• _What is being asked_:
Please edit the entries below, replacing "Gedenkstein" with "Erinnerungsstein" and leaving all other text unchanged.

• _Records shown_:
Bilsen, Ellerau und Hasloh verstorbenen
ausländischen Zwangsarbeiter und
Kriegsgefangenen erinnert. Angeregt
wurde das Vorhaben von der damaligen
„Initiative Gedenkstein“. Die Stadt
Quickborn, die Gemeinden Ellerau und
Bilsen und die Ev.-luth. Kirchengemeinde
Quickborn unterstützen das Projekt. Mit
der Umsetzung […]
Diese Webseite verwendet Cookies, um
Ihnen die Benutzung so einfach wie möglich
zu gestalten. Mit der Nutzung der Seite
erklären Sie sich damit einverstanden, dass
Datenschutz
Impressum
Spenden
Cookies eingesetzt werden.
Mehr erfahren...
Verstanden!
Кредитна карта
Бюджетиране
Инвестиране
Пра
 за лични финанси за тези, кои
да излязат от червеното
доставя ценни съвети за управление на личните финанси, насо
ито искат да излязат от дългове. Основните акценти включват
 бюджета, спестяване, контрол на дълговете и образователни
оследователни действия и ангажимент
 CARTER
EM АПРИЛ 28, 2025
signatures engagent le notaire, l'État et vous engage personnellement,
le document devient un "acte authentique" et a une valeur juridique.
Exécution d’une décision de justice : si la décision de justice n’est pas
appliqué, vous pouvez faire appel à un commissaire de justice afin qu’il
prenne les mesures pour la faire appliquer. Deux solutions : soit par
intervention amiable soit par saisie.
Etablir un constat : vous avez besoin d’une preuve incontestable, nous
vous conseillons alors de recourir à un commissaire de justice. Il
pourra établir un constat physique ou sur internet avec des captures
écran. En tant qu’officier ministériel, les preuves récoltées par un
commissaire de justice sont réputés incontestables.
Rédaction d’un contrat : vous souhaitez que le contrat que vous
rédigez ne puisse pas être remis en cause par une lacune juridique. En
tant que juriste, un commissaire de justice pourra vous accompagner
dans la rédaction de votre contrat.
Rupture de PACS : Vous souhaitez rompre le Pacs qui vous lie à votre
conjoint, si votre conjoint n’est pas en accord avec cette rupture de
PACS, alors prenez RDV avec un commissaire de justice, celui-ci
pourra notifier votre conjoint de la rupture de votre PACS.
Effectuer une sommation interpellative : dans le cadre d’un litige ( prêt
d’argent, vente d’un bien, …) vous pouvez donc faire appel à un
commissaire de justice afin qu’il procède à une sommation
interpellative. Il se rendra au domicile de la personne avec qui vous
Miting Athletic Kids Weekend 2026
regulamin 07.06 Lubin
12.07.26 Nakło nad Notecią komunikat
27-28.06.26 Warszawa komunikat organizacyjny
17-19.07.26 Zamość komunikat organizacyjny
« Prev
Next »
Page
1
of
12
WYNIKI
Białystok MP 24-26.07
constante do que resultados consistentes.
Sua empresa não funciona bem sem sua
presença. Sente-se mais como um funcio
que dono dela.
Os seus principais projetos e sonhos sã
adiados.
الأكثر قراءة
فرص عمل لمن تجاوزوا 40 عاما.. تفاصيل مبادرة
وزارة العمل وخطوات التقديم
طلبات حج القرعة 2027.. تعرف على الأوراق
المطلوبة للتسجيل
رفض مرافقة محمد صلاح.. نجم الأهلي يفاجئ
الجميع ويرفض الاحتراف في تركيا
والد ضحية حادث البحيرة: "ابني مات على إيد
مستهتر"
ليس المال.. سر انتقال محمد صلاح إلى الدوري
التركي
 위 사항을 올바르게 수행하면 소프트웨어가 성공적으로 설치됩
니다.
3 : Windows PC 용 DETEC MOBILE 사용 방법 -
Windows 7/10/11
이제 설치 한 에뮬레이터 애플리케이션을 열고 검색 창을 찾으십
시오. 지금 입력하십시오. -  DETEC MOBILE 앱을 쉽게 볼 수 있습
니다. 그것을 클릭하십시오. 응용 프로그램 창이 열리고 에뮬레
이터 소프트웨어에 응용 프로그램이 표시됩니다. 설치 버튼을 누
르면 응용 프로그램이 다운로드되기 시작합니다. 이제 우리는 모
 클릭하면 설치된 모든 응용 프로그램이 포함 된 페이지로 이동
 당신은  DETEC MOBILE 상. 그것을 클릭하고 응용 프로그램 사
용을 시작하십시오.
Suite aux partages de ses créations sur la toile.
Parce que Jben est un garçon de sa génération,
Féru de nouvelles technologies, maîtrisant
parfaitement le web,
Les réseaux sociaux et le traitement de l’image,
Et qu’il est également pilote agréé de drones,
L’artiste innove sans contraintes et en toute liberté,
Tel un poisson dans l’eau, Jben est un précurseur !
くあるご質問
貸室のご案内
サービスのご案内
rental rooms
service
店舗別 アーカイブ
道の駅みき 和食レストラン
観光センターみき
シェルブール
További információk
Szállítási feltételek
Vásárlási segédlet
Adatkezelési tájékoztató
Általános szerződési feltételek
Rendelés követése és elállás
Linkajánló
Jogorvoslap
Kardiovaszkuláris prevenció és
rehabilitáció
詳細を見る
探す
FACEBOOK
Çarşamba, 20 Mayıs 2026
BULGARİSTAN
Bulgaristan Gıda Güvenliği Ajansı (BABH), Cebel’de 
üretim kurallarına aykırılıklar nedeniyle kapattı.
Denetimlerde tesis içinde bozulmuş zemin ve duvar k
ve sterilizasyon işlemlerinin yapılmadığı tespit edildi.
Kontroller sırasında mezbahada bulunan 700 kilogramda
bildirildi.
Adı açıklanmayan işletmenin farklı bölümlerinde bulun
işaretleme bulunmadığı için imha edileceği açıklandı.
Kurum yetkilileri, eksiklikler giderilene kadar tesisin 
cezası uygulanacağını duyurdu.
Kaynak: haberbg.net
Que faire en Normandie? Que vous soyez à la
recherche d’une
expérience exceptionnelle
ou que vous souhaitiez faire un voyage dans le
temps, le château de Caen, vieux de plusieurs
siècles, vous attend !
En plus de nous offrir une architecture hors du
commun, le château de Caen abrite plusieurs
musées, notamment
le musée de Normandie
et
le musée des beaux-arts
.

• _Exercise solution_:
Bilsen, Ellerau und Hasloh verstorbenen
ausländischen Zwangsarbeiter und
Kriegsgefangenen erinnert. Angeregt
wurde das Vorhaben von der damaligen
„Initiative Erinnerungsstein“. Die Stadt
Quickborn, die Gemeinden Ellerau und
Bilsen und die Ev.-luth. Kirchengemeinde
Quickborn unterstützen das Projekt. Mit
der Umsetzung […]
Diese Webseite verwendet Cookies, um
Ihnen die Benutzung so einfach wie möglich
zu gestalten. Mit der Nutzung der Seite
erklären Sie sich damit einverstanden, dass
Datenschutz
Impressum
Spenden
Cookies eingesetzt werden.
Mehr erfahren...
Verstanden!
Кредитна карта
Бюджетиране
Инвестиране
Пра
 за лични финанси за тези, кои
да излязат от червеното
доставя ценни съвети за управление на личните финанси, насо
ито искат да излязат от дългове. Основните акценти включват
 бюджета, спестяване, контрол на дълговете и образователни
оследователни действия и ангажимент
 CARTER
EM АПРИЛ 28, 2025
signatures engagent le notaire, l'État et vous engage personnellement,
le document devient un "acte authentique" et a une valeur juridique.
Exécution d’une décision de justice : si la décision de justice n’est pas
appliqué, vous pouvez faire appel à un commissaire de justice afin qu’il
prenne les mesures pour la faire appliquer. Deux solutions : soit par
intervention amiable soit par saisie.
Etablir un constat : vous avez besoin d’une preuve incontestable, nous
vous conseillons alors de recourir à un commissaire de justice. Il
pourra établir un constat physique ou sur internet avec des captures
écran. En tant qu’officier ministériel, les preuves récoltées par un
commissaire de justice sont réputés incontestables.
Rédaction d’un contrat : vous souhaitez que le contrat que vous
rédigez ne puisse pas être remis en cause par une lacune juridique. En
tant que juriste, un commissaire de justice pourra vous accompagner
dans la rédaction de votre contrat.
Rupture de PACS : Vous souhaitez rompre le Pacs qui vous lie à votre
conjoint, si votre conjoint n’est pas en accord avec cette rupture de
PACS, alors prenez RDV avec un commissaire de justice, celui-ci
pourra notifier votre conjoint de la rupture de votre PACS.
Effectuer une sommation interpellative : dans le cadre d’un litige ( prêt
d’argent, vente d’un bien, …) vous pouvez donc faire appel à un
commissaire de justice afin qu’il procède à une sommation
interpellative. Il se rendra au domicile de la personne avec qui vous
Miting Athletic Kids Weekend 2026
regulamin 07.06 Lubin
12.07.26 Nakło nad Notecią komunikat
27-28.06.26 Warszawa komunikat organizacyjny
17-19.07.26 Zamość komunikat organizacyjny
« Prev
Next »
Page
1
of
12
WYNIKI
Białystok MP 24-26.07
constante do que resultados consistentes.
Sua empresa não funciona bem sem sua
presença. Sente-se mais como um funcio
que dono dela.
Os seus principais projetos e sonhos sã
adiados.
الأكثر قراءة
فرص عمل لمن تجاوزوا 40 عاما.. تفاصيل مبادرة
وزارة العمل وخطوات التقديم
طلبات حج القرعة 2027.. تعرف على الأوراق
المطلوبة للتسجيل
رفض مرافقة محمد صلاح.. نجم الأهلي يفاجئ
الجميع ويرفض الاحتراف في تركيا
والد ضحية حادث البحيرة: "ابني مات على إيد
مستهتر"
ليس المال.. سر انتقال محمد صلاح إلى الدوري
التركي
 위 사항을 올바르게 수행하면 소프트웨어가 성공적으로 설치됩
니다.
3 : Windows PC 용 DETEC MOBILE 사용 방법 -
Windows 7/10/11
이제 설치 한 에뮬레이터 애플리케이션을 열고 검색 창을 찾으십
시오. 지금 입력하십시오. -  DETEC MOBILE 앱을 쉽게 볼 수 있습
니다. 그것을 클릭하십시오. 응용 프로그램 창이 열리고 에뮬레
이터 소프트웨어에 응용 프로그램이 표시됩니다. 설치 버튼을 누
르면 응용 프로그램이 다운로드되기 시작합니다. 이제 우리는 모
 클릭하면 설치된 모든 응용 프로그램이 포함 된 페이지로 이동
 당신은  DETEC MOBILE 상. 그것을 클릭하고 응용 프로그램 사
용을 시작하십시오.
Suite aux partages de ses créations sur la toile.
Parce que Jben est un garçon de sa génération,
Féru de nouvelles technologies, maîtrisant
parfaitement le web,
Les réseaux sociaux et le traitement de l’image,
Et qu’il est également pilote agréé de drones,
L’artiste innove sans contraintes et en toute liberté,
Tel un poisson dans l’eau, Jben est un précurseur !
くあるご質問
貸室のご案内
サービスのご案内
rental rooms
service
店舗別 アーカイブ
道の駅みき 和食レストラン
観光センターみき
シェルブール
További információk
Szállítási feltételek
Vásárlási segédlet
Adatkezelési tájékoztató
Általános szerződési feltételek
Rendelés követése és elállás
Linkajánló
Jogorvoslap
Kardiovaszkuláris prevenció és
rehabilitáció
詳細を見る
探す
FACEBOOK
Çarşamba, 20 Mayıs 2026
BULGARİSTAN
Bulgaristan Gıda Güvenliği Ajansı (BABH), Cebel’de 
üretim kurallarına aykırılıklar nedeniyle kapattı.
Denetimlerde tesis içinde bozulmuş zemin ve duvar k
ve sterilizasyon işlemlerinin yapılmadığı tespit edildi.
Kontroller sırasında mezbahada bulunan 700 kilogramda
bildirildi.
Adı açıklanmayan işletmenin farklı bölümlerinde bulun
işaretleme bulunmadığı için imha edileceği açıklandı.
Kurum yetkilileri, eksiklikler giderilene kadar tesisin 
cezası uygulanacağını duyurdu.
Kaynak: haberbg.net
Que faire en Normandie? Que vous soyez à la
recherche d’une
expérience exceptionnelle
ou que vous souhaitiez faire un voyage dans le
temps, le château de Caen, vieux de plusieurs
siècles, vous attend !
En plus de nous offrir une architecture hors du
commun, le château de Caen abrite plusieurs
musées, notamment
le musée de Normandie
et
le musée des beaux-arts
.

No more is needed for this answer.